Hacker News new | ask | show | jobs
by sentiental 4214 days ago
I have been concerned that Docker's scope was expanding too far for a while now, so I'm glad to see an alternative that might work appear on the horizon. That said, I am somewhat concerned that CoreOS has a suspiciously similar business model to where Docker would probably like to be.

It's in a business's best interest, and exceedingly common practice, to "land and expand" with something clear and compelling, and following that add features to compete with alternative solutions. I don't think there's anything inherently altruistic about CoreOS that would keep Rocket lean in the long-run, especially as they begin migrating their various tools away from Docker containers.

4 comments

I had the same initial reaction, but I think there's good reason to trust the CoreOS folks to remain faithful to the project's goals. Containerization (although foundational) is one part of CoreOS's platform. It's easy to see where the boundaries fall, e.g. I expect systemd and fleetd to keep their respective functionality and not overlap with Rocket.

It become pretty clear once dotCloud became Docker Inc. that they intended to capitalize on the "Docker" brand to sell an integrated orchestration platform. CoreOS already has enterprise customers for their operating system and related components.
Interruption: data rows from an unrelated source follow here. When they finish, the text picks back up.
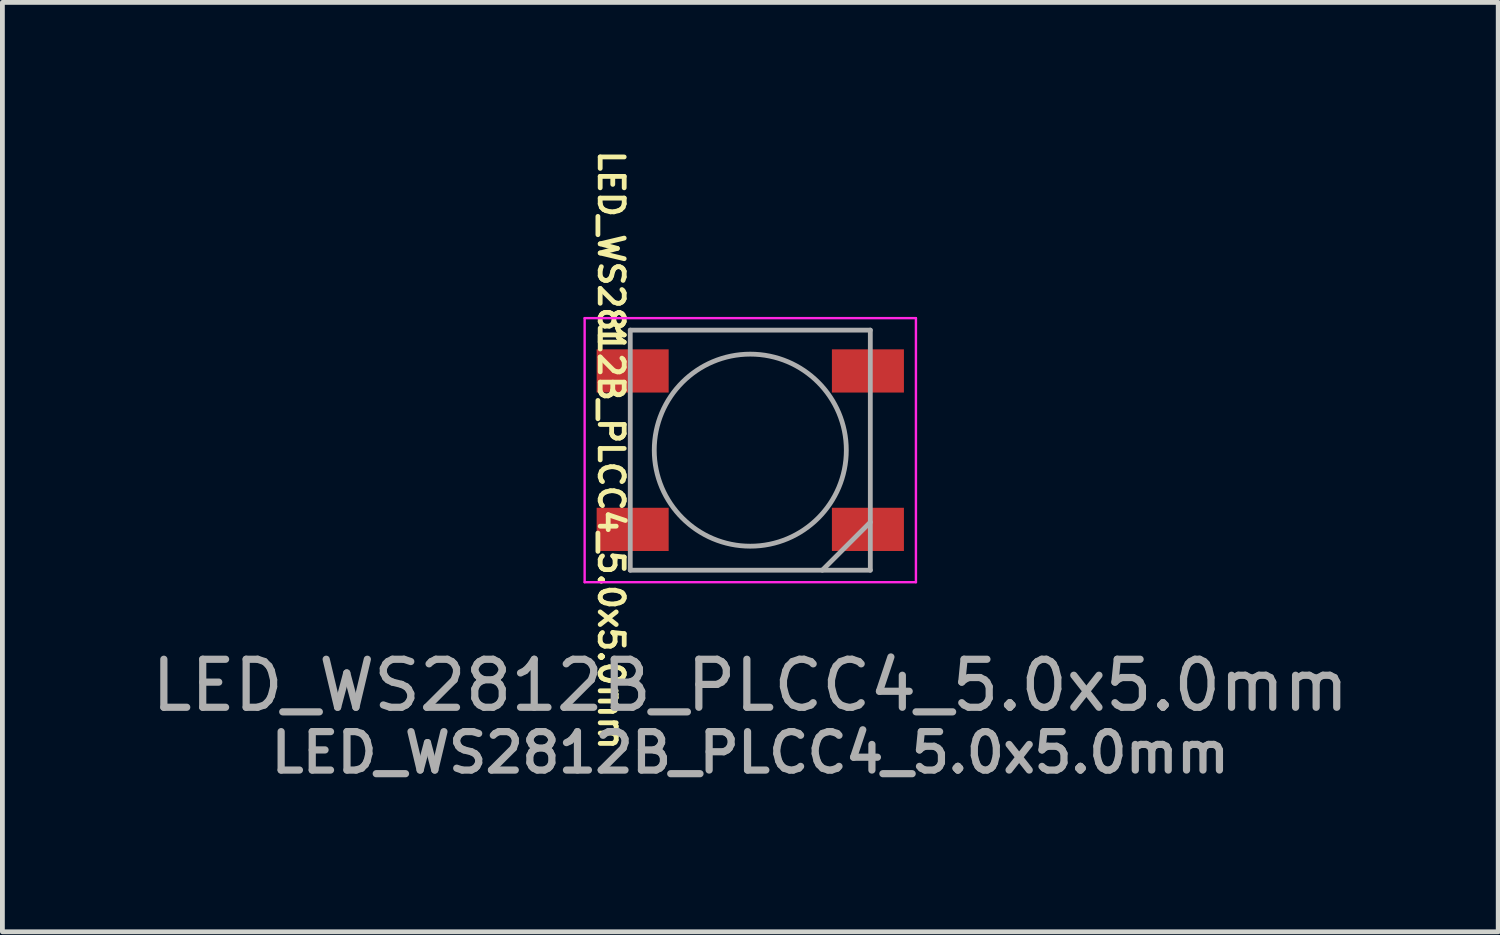
<source format=kicad_pcb>
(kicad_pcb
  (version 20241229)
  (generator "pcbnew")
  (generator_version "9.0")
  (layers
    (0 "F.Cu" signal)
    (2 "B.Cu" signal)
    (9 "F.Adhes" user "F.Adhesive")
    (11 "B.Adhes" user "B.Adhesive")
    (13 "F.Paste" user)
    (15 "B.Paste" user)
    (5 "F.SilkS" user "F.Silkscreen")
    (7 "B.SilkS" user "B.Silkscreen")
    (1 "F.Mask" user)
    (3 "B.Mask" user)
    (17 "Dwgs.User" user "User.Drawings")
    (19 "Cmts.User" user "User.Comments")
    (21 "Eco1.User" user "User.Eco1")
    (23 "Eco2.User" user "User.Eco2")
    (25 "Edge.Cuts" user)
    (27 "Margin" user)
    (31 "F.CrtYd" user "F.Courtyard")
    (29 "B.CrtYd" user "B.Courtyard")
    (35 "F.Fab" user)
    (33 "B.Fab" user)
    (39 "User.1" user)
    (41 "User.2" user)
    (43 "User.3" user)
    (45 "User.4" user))
  (footprint "LED_WS2812B_PLCC4_5.0x5.0mm"
    (layer "F.Cu")
    (at 12.577 6.326)
    (property "Reference" "LED_WS2812B_PLCC4_5.0x5.0mm" (at -2.9 0 270) (unlocked yes) (layer "F.SilkS") (effects (font (size 0.5 0.5) (thickness 0.1))))
    (attr smd)
    (fp_line (start -3.45 -2.75) (end -3.45 2.75) (stroke (width 0.05) (type solid)) (layer "F.CrtYd"))
    (fp_line (start -3.45 2.75) (end 3.45 2.75) (stroke (width 0.05) (type solid)) (layer "F.CrtYd"))
    (fp_line (start 3.45 -2.75) (end -3.45 -2.75) (stroke (width 0.05) (type solid)) (layer "F.CrtYd"))
    (fp_line (start 3.45 2.75) (end 3.45 -2.75) (stroke (width 0.05) (type solid)) (layer "F.CrtYd"))
    (fp_line (start -2.5 -2.5) (end -2.5 2.5) (stroke (width 0.1) (type solid)) (layer "F.Fab"))
    (fp_line (start -2.5 2.5) (end 2.5 2.5) (stroke (width 0.1) (type solid)) (layer "F.Fab"))
    (fp_line (start 2.5 -2.5) (end -2.5 -2.5) (stroke (width 0.1) (type solid)) (layer "F.Fab"))
    (fp_line (start 2.5 1.5) (end 1.5 2.5) (stroke (width 0.1) (type solid)) (layer "F.Fab"))
    (fp_line (start 2.5 2.5) (end 2.5 -2.5) (stroke (width 0.1) (type solid)) (layer "F.Fab"))
    (fp_circle (center 0 0) (end 0 -2) (stroke (width 0.1) (type solid)) (fill no) (layer "F.Fab"))
    (fp_text user "1" (at -2.9 -2.4 270) (unlocked yes) (layer "F.SilkS") (effects (font (size 0.5 0.5) (thickness 0.1) (bold yes))))
    (fp_text user "${REFERENCE}" (at 0 6.3 0) (layer "F.Fab") (effects (font (size 0.8 0.8) (thickness 0.15))))
    (fp_text user "${REFERENCE}" (at 0 4.9 0) (unlocked yes) (layer "F.Fab") (effects (font (size 1 1) (thickness 0.15))))
    (pad "1" smd rect (at -2.45 -1.65) (size 1.5 0.9) (layers "F.Cu" "F.Mask" "F.Paste"))
    (pad "2" smd rect (at -2.45 1.65) (size 1.5 0.9) (layers "F.Cu" "F.Mask" "F.Paste"))
    (pad "3" smd rect (at 2.45 1.65) (size 1.5 0.9) (layers "F.Cu" "F.Mask" "F.Paste"))
    (pad "4" smd rect (at 2.45 -1.65) (size 1.5 0.9) (layers "F.Cu" "F.Mask" "F.Paste")))
  (gr_rect
    (start -3 -3)
    (end 28.155 16.357)
    (stroke (width 0.1) (type default))
    (fill no)
    (layer "Edge.Cuts")))
</source>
They seem like the perfect team to take this challenge on.

I think it's also crucial users have more than one viable container option.
The difference here would be, IMO, that they have clearly made openness one of Rocket's goals: the formats should be well-specified and maintained separately so that other implementations can run them.
> I have been concerned that Docker's scope was expanding too far for a while now

What features were recently introduced that it increased Docker's scope?

Talk of Docker cluster, which might include a network overlay layer a la weave
All of which will be fully pluggable with a "batteries included but removable" design, just like we did with sandboxing and storage.
You may need to make that clearer to some of the people that are due to be building your plugins: reading http://weaveblog.com/2014/11/13/life-and-docker-networking/, I get the feeling that they're not thrilled about it.
maybe they're busy designing the interface and implementing a proof-of-concept with us as we speak, instead of blogging and twittering.
Welp, I'm putting "been snarked by founder of Docker" on my CV.
They'll probably keep Rocket lean and introduce new features as "separate projects" that will all be bundled into CoreOS.